Labor Debates Its Future by DAVID MOBERG, The Nation
'The fundamental question,' Cohen argues, 'is a voice at work--not only a voice, but effective participation in the way decisions are made at work.' If that's the goal, then internal union democracy is necessary but not sufficient. It's necessary because workers do want a union in which they ultimately make decisions and can check abuses of power, not simply a force working on their behalf. And a union in which members do not have a voice is not likely to provide the voice at work that an increasingly well-educated workforce wants. But democracy alone is not an organizing strategy. Unions need effective structures, organizers who can mobilize members, adequate resources, solidarity, strategy and leadership. Those are neither identical to democracy nor guaranteed by democracy. Ultimately, workers are not well served by either weak democratic or strong autocratic institutions.

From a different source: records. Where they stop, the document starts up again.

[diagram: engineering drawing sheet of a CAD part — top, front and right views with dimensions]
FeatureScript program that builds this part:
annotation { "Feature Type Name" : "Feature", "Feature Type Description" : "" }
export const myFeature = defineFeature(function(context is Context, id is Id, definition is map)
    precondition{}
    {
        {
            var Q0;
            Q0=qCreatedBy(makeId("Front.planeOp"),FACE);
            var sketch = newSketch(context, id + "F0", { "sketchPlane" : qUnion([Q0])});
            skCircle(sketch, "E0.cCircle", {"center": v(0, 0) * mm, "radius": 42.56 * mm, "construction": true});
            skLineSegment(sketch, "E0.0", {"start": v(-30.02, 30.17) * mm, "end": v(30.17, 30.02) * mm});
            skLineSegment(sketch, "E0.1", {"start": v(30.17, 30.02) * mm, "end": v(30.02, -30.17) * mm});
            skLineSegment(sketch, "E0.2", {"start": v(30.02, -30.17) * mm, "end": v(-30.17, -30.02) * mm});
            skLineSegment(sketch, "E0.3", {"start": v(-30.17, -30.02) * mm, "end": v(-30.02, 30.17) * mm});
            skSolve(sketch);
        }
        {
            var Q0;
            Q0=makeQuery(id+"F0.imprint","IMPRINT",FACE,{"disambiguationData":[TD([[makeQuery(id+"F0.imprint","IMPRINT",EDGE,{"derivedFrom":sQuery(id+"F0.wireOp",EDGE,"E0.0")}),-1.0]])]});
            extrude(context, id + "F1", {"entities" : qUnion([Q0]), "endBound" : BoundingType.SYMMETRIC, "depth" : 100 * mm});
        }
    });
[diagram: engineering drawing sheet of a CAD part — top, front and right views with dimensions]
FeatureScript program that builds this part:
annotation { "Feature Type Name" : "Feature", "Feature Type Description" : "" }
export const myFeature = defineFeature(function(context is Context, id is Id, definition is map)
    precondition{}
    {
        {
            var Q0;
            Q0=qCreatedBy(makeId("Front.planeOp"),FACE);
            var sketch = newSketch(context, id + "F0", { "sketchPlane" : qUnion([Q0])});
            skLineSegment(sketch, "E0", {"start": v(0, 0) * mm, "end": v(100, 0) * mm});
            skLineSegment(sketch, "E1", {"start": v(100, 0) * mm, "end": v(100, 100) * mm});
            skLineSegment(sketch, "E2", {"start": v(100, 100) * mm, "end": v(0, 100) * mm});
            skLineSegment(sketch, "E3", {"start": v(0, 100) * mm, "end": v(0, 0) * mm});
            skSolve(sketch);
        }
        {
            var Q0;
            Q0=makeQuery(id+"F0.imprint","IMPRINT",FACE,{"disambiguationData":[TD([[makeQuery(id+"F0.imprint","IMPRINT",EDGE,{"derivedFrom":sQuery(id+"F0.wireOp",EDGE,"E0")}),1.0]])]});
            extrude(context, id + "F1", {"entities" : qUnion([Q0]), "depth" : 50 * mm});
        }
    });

The need for strategic, focused growth for power is undeniable. Stern rightly urges unions to build institutions that can match the power of global corporations and raise the standards for workers across an industry. But it is equally important to create a broad working-class movement for economic democracy driven by existing union members and newly recruited workers. Whatever compromise structural reforms they finally adopt, labor leaders must overcome their institutional rivalries to recognize that they have at least as much shared interest in the success of organizing as they do in political victory. The cheery side of labor's plight is that even though there are many obstacles to organizing, there's no shortage of opportunities. The next few months will test how labor plans to rise to that challenge.